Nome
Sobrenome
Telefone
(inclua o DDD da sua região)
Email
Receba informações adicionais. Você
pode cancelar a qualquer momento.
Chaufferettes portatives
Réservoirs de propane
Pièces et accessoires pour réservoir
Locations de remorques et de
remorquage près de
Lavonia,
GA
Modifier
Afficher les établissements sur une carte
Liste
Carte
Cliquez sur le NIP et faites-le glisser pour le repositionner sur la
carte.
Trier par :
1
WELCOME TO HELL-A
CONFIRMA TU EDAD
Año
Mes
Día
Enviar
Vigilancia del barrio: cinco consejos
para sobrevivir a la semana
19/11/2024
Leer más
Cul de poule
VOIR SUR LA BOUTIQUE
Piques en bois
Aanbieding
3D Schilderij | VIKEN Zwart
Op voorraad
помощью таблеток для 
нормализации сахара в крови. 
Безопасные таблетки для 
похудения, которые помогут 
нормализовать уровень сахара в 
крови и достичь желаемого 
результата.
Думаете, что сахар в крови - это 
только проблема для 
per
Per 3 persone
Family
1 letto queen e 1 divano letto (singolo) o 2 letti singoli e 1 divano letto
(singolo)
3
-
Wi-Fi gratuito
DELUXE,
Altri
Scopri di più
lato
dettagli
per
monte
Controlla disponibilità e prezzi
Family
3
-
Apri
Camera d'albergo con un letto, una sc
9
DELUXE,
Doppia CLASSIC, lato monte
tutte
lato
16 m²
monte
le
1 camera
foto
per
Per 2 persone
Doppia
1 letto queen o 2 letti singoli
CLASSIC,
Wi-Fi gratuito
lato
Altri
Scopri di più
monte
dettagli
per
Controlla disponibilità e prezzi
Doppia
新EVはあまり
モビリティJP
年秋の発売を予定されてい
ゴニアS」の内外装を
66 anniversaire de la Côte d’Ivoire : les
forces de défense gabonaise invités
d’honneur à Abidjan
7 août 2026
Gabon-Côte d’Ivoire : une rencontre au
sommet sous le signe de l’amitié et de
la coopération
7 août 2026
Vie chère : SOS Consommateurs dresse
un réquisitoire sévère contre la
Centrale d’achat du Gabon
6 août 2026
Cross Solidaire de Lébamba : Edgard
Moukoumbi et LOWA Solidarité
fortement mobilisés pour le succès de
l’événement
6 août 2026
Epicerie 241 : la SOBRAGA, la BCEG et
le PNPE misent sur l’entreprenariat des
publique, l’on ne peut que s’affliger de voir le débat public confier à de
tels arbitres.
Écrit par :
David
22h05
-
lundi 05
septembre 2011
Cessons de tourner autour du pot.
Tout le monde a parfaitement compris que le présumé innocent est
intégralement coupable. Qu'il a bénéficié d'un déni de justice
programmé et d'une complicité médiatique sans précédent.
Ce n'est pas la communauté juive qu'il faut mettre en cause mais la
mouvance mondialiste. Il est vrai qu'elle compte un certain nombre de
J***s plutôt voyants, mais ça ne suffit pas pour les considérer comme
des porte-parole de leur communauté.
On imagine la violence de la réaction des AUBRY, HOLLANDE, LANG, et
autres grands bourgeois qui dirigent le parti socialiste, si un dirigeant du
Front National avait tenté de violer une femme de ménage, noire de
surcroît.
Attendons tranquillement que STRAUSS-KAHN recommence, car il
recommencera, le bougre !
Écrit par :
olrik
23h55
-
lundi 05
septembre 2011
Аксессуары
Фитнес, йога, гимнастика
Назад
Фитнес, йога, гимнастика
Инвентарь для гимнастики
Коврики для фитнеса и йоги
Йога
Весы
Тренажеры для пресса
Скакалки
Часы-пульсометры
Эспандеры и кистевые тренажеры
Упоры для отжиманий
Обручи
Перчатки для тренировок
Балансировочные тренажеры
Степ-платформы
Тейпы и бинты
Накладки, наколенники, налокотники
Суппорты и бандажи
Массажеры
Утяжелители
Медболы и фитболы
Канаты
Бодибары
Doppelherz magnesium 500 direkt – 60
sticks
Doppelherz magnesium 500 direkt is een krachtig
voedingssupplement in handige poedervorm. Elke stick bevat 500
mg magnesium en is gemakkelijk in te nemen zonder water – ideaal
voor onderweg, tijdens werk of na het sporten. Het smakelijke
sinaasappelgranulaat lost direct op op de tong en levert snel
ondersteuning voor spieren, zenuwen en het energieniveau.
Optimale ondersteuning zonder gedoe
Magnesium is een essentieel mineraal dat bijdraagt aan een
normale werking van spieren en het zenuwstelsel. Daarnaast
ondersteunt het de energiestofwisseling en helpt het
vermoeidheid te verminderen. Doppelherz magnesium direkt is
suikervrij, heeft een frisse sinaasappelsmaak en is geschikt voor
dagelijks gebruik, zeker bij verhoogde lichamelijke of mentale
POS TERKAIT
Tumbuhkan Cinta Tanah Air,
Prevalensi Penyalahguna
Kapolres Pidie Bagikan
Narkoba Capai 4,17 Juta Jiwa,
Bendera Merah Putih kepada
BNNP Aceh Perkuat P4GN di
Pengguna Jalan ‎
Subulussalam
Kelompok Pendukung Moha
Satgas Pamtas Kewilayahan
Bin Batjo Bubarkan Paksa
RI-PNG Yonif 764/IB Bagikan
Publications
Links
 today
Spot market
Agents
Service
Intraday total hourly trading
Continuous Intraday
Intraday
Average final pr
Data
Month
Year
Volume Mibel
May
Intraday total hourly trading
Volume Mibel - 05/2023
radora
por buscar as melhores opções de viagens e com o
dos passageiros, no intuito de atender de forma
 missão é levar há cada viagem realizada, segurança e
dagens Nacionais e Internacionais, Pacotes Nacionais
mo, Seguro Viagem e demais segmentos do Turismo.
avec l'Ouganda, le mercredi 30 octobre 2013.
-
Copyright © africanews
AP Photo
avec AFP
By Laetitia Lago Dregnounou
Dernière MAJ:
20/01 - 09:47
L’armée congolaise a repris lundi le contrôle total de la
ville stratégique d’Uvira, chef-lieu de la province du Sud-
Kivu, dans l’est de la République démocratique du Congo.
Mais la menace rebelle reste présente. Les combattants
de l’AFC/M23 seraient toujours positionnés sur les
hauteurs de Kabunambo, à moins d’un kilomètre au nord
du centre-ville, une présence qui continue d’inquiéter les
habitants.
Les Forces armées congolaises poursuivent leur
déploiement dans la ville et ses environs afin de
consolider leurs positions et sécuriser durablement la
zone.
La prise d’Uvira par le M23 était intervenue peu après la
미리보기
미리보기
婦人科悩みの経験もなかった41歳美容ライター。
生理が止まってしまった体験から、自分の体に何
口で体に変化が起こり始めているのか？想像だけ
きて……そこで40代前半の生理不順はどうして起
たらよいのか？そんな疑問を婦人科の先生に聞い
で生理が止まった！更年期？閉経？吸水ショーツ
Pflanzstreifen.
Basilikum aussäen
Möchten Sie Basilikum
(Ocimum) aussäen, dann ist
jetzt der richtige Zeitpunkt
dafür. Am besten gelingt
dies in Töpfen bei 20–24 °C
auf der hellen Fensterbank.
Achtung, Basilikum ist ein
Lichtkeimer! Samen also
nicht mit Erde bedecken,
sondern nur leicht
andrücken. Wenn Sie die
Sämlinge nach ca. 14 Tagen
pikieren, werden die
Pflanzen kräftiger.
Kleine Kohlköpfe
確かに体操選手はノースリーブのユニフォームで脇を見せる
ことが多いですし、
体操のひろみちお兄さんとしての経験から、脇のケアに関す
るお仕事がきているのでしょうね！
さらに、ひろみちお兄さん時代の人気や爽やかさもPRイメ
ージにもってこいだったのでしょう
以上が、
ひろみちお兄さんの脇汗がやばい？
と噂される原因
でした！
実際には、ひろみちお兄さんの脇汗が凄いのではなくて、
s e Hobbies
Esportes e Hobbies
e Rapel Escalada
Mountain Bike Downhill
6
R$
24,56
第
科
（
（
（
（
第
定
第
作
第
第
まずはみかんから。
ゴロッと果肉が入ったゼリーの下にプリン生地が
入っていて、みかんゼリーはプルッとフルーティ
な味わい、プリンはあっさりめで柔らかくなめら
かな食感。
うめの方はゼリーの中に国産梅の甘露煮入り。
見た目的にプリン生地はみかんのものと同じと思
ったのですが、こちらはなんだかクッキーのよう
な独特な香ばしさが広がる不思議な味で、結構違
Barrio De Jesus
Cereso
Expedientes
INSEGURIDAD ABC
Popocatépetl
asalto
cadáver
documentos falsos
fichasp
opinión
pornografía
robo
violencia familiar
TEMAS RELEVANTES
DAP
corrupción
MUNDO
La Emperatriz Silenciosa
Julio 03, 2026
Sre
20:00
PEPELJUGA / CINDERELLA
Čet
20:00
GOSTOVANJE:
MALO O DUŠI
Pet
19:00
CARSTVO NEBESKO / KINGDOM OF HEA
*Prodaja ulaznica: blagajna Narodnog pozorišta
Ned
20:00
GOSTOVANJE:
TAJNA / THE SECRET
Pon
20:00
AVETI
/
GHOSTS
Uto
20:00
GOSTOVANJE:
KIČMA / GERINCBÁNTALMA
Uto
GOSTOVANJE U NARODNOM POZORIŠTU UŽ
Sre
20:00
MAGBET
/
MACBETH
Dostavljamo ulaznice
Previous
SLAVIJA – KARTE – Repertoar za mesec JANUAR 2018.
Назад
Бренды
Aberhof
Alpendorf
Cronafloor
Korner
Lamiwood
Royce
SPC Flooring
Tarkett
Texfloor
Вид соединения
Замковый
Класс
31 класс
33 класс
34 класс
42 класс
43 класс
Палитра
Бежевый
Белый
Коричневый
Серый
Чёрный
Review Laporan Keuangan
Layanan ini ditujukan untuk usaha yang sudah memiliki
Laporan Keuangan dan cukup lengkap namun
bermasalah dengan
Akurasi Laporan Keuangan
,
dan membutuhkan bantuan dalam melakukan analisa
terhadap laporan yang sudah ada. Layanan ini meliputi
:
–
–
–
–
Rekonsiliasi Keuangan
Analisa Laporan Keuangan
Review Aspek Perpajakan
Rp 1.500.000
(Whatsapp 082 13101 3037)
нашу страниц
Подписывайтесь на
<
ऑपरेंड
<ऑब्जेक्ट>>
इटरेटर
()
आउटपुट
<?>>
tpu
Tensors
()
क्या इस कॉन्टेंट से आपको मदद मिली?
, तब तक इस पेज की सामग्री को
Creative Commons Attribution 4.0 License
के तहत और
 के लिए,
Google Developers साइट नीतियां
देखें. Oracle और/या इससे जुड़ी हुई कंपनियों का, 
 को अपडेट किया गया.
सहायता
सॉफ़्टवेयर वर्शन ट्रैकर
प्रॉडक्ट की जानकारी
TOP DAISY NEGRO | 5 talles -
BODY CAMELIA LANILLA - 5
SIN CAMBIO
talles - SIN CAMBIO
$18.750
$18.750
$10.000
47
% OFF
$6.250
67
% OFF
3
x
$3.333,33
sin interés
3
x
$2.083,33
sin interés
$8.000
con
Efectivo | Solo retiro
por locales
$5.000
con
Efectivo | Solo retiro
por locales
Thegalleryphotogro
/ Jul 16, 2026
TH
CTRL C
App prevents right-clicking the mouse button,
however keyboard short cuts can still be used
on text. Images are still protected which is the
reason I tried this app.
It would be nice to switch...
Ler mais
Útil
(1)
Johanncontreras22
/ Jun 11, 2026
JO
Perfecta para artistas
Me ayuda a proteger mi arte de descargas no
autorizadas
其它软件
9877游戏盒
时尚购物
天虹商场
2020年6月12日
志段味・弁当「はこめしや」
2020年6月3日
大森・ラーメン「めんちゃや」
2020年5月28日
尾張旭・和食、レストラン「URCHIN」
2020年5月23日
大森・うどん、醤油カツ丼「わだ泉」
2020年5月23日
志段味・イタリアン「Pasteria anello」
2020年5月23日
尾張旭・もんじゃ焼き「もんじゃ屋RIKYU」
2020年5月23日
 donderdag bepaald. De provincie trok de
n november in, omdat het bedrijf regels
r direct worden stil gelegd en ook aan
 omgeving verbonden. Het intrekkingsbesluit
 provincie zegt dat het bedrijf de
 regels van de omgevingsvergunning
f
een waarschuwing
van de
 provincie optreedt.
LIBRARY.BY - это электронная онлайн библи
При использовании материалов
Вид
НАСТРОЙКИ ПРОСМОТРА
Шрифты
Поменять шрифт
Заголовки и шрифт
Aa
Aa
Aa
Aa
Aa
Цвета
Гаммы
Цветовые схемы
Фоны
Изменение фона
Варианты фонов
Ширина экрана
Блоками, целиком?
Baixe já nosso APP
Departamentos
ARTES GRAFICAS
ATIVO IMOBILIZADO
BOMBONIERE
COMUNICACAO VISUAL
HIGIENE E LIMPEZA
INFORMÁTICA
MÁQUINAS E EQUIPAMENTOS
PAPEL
------------------------
Scan the listing above and copy all lines containing the word "Keuangan".

## Task solution
Review Laporan Keuangan
Laporan Keuangan dan cukup lengkap namun
Akurasi Laporan Keuangan
Rekonsiliasi Keuangan
Analisa Laporan Keuangan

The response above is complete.